Processes in living bone lead to structural changes on different length and time scales. Bone is constantly renewed due to bone remodeling, where in an interplay between bone-resorbing and bone-forming cells, a microscopic part of the bone is locally replaced. The initially formed soft bone is stiffened by the incorporation of mineral particles in the organic matrix during a process of mineralization. After bone fracture, a third process becomes active. Bone healing does not lead only to a restoration of the mechanical function of bone, but enables a return to the pre-fractured state.

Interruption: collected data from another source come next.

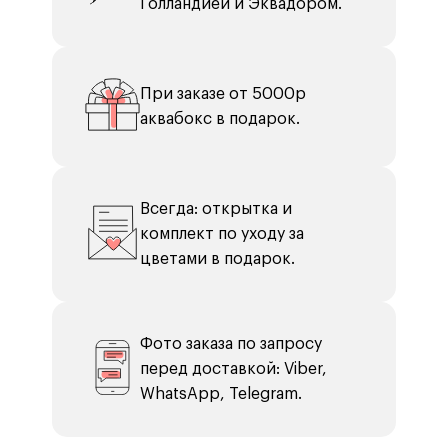
Голландией и Эквадором.
При заказе от 5000р
аквабокс в подарок.
Всегда: открытка и
комплект по уходу за
цветами в подарок.
Фото заказа по запросу
перед доставкой: Viber,
WhatsApp, Telegram.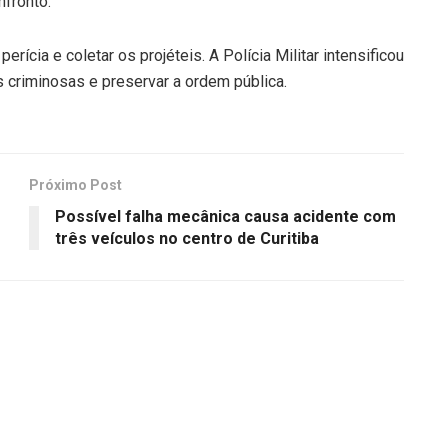
nfronto.
perícia e coletar os projéteis. A Polícia Militar intensificou
s criminosas e preservar a ordem pública.
Próximo Post
Possível falha mecânica causa acidente com
três veículos no centro de Curitiba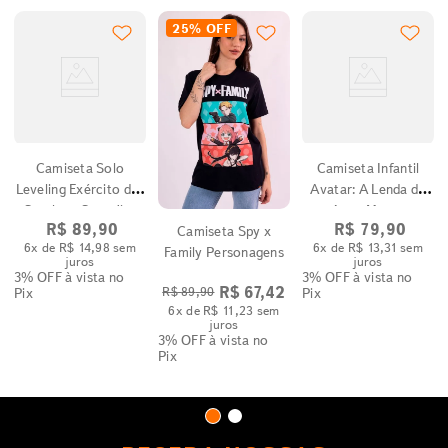
25%
OFF
Camiseta Solo
Camiseta Infantil
Leveling Exército das
Avatar: A Lenda de
Sombras Sung Jin-
Aang Momo
R$
89
,
90
R$
79
,
90
Camiseta Spy x
Woo
6
x de
R$
14
,
98
sem
6
x de
R$
13
,
31
sem
Family Personagens
juros
juros
3% OFF
à vista no
3% OFF
à vista no
R$
67
,
42
R$
89
,
90
Pix
Pix
6
x de
R$
11
,
23
sem
juros
3% OFF
à vista no
Pix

In our research group the processes of bone healing, remodeling and mineralization are investigated using mathematical modeling and computer simulation. The computational work mainly pursues three aims: i) to quantitatively describe how these processes are controlled. Remodeling and healing are thought to be controlled by local mechanical forces acting on cells in the bone tissue – they are so-called mechanobiological processes. Hypotheses of how cells react to mechanical forces are implemented in phenomenological models, and the resulting computed bone structure is then compared with experimental observations; ii) to predict changes in bone structure as a result of aging, diseases and pharmaceutical treatment; iii) to extract nontrivial information about the underlying processes from experimental data, which can provide only a snapshot of the bone structure.
The computational investigations are performed in close connection with experimentalists, who provided structural bone data in the form of histological sections of the bone fracture callus, micro-computed tomography (μ-CT) images of the trabecular bone architecture, and quantitative backscattered electron images (qBEI) of the mineral heterogeneity of bone. The computer models are constructed with respect to the available experimental data. This allows a direct comparison between experimental evidence and computational predictions to validate the used models.
Beside the computational work, an experimental characterization of bone and biological materials is performed in our group. We use Scanning Acoustic Microscopy (SAM) to map information about the mechanical properties and the density of bone and other biological materials. On the nanoscopic length scale, spectroscopic methods provide information about the composite of collagen molecules and mineral particles in bone. Spectroscopic experiments performed at the synchrotron BESSY in Berlin are complemented by atomistic Molecular Dynamics (MD) simulations to help interpreting the measured spectra.